Anche l’Agenzia, nata con il decreto legge del 30 gennaio 2010, segna un passo in avanti sul fronte più scivoloso, anche se dimenticato dai media: quello del sequestro e poi della confisca dei beni appartenenti alla criminalità organizzata. È qui che lo Stato spesso e volentieri si arenava, fra le lungaggini, i formalismi e gli intoppi della burocrazia. Oggi il quadro è cambiato, anche se la verifica del progetto avverrà solo sul campo e nel tempo. L’Agenzia sostituisce il Commissario straordinario e semplifica le procedure prima parcellizzate fra molti soggetti: dall’amministratore giudiziario al prefetto, fino al Demanio. Oggi l’Agenzia segue tuto l’iter, dall’inizio ala fine e anche oltre perché segue i beni fino alla loro assegnazione.
Sono molte le norme scritte per fronteggiare Cosa nostra in questi tre anni. Basti dire che il 13 ottobre 2011, solo due mesi fa, è entrato in vigore il codice antimafia: 120 articoli, criticabili fin che sui vuole, ma comunque il primo tentativo di unificare e razionalizzare tutta la legislazione anti Cosa nostra.
Non solo: il governo ha firmato altri due provvedimenti che hanno un valore simbolico e insieme pratico. Anzitutto è stato riformulato il 41 bis. Il carcere duro, quello che tormenta i boss, è oggi ancora più duro. Il primo periodo di applicazione è stato allungato da uno a quattro anni e le proroghe sono diventate biennali. Non sono dettagli, perché al 41 bis sta tutto il gotha di Cosa nostra, della camorra e della ’ndrangheta. E non è un dettaglio sapere che a partire dal novembre ’93, in un momento drammatico della lotta alle mafie, il governo Ciampi-Conso, sorretto da una maggioranza di centrosinistra, lasciò scadere il 41 bis non per uno ma per ben 334 padrini.
Infine il governo Berlusconi ha cancellato quella vergogna che era il gratuito patrocinio per i boss. I capimafia miliardari spesso e volentieri risultavano nullatenenti e beffavano le istituzioni ottenendo l’avvocato gratis.

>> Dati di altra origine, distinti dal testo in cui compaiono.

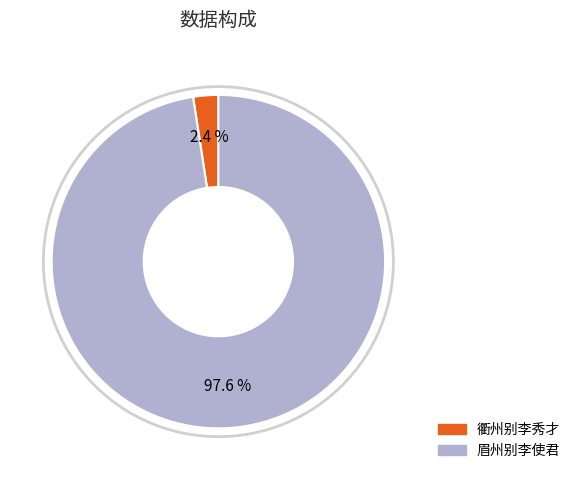

Does any single category account for the majority?

Yes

Nessuno era mai intervenuto e invece nel 2008 la legge è stata modificata: si è introdotta una sorta di presunzione giuridica del reddito per i mafiosi. E, secondo Alfano, lo Stato ha risparmiato almeno 6 milioni di euro nel triennio 2008-2010. La Corte costituzionale ha in parte smontato la legge. Ma questa è un’altra storia.